Monterey was the Capitol of Alta California under the Spanish and Mexican governments, a period that lasted a little less than a century. When the California became a state, the Spanish/Mexican seat of power became irrelevant as San Francisco had quickly become a huge tent city with political clout. So, the legislators looked for an ideal place with a good capitol building, access from all parts of the state by the transport of the day, and enough lodging for the lobbists and others required to do the work of government. Benicia, established by a land grant from Mexican-Californio leader General Vallejo, and named for Vallejo's wife, was for a year, a great capitol, for everything except the last of these issues.

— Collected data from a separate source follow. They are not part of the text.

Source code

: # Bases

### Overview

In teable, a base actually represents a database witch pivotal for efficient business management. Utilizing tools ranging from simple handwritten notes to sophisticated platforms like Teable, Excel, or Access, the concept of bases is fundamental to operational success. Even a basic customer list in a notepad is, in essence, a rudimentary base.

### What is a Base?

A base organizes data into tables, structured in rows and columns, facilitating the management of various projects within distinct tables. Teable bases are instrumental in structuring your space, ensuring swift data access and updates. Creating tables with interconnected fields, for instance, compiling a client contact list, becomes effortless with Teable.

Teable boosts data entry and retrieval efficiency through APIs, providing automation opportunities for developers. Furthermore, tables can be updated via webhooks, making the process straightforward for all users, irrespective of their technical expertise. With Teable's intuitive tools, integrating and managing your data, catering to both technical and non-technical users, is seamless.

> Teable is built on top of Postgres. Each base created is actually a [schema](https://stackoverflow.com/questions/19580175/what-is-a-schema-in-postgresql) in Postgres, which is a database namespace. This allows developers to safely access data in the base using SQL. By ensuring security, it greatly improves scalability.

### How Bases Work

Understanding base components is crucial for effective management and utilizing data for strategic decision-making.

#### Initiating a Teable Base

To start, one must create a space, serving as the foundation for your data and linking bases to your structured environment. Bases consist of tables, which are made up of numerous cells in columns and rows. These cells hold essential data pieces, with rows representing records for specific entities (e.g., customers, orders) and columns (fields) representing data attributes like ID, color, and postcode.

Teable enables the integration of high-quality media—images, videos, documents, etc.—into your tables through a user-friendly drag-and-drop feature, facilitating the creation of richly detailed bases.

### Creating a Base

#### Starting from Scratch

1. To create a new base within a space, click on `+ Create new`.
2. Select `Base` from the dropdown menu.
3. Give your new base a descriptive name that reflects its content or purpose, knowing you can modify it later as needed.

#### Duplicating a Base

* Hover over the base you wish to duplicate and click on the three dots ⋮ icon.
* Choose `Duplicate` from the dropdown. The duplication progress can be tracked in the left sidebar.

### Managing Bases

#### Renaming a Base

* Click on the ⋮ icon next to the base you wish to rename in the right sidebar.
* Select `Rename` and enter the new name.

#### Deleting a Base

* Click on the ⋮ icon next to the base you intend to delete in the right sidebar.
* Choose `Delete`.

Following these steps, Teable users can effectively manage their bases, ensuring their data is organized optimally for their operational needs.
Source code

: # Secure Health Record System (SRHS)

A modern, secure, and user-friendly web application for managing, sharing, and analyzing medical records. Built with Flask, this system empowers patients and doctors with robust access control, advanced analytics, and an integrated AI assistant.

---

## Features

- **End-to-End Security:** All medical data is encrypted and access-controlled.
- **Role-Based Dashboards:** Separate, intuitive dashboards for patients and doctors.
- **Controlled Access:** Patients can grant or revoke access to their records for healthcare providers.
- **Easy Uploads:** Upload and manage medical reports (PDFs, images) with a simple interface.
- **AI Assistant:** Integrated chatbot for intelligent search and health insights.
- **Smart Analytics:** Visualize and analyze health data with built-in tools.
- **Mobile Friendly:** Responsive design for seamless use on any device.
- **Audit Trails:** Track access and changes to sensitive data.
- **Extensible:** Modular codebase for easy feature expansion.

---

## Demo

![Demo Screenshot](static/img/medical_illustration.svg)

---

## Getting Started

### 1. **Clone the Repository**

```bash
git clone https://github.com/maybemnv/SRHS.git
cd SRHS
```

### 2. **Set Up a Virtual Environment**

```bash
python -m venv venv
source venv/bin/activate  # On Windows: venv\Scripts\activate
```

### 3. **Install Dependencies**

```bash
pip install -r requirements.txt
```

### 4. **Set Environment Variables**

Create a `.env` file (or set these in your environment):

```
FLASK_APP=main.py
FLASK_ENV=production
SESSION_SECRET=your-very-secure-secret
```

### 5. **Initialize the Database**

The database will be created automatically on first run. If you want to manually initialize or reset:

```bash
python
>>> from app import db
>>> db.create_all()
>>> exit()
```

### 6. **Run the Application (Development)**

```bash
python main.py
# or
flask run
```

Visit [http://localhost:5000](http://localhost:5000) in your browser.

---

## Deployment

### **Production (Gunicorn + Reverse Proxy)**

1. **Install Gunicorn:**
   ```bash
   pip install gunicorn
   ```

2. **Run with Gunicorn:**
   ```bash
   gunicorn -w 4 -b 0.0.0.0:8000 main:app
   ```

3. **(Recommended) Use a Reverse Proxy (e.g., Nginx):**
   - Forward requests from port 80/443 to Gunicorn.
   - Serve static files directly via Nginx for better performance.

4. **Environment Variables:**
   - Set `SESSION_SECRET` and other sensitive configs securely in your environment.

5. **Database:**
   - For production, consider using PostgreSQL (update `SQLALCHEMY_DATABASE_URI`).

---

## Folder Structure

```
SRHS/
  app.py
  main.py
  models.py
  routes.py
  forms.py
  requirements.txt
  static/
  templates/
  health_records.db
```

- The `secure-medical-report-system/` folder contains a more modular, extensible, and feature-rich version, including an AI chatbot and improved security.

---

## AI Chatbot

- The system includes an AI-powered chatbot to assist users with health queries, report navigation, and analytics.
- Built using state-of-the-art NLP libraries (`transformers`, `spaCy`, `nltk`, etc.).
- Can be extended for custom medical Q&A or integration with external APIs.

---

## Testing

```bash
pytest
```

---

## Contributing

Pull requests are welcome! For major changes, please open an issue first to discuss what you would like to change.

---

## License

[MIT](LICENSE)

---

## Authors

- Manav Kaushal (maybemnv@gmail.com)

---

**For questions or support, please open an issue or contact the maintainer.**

The building was large and grand, and the ferry boat access to Benicia easy, but many men couldn't find lodging and slept in saloons. Today, the capitol building in Benicia is the only pre-Sacramento capitol building still standing, and it has been completely restored to the standards of the day when it was constructed. But, Benicia is more than a former capitol city, and in many ways a much more pleasant place for a capitol than Sacramento is today because of the scenic Carquinez Straits.
"Sunny with Delta Breezes"
For international visitors, the most likely visit to Benicia would be during a road trip from San Francisco through to the Napa Valley, into the Sacramento River Delta Region, or perhaps during transit to Sacramento or Lake Tahoe via Hwy 680. The charming and historic small town atmosphere, and relatively high quality restaurants and shops along First Street, and the pleasant waterfront walk, raise Benicia's tourism value above some of her neighboring towns such as Martinez, Suisun City, Fairfield, or Vacaville. Contrasting with the otherwise scenic nature of the Benicia is its presence within Northern California's the oil refining region. But, but this factories are pushed back behind a row of hills that rise behind the old center of town. The view across the Carquinez Straits to Martinez does does include tanks and after-burning stacks of two oil refineries, but these are about a mile east of the old town waterfront. Further east also are the unimpressive views of the newly expanded Benicia-Martinez bridge and of the haunted Navy Mothball Fleet. Even so, the city is working to restore some aspects of the natural environment where California Indians had once paddled their canoes among the cattails.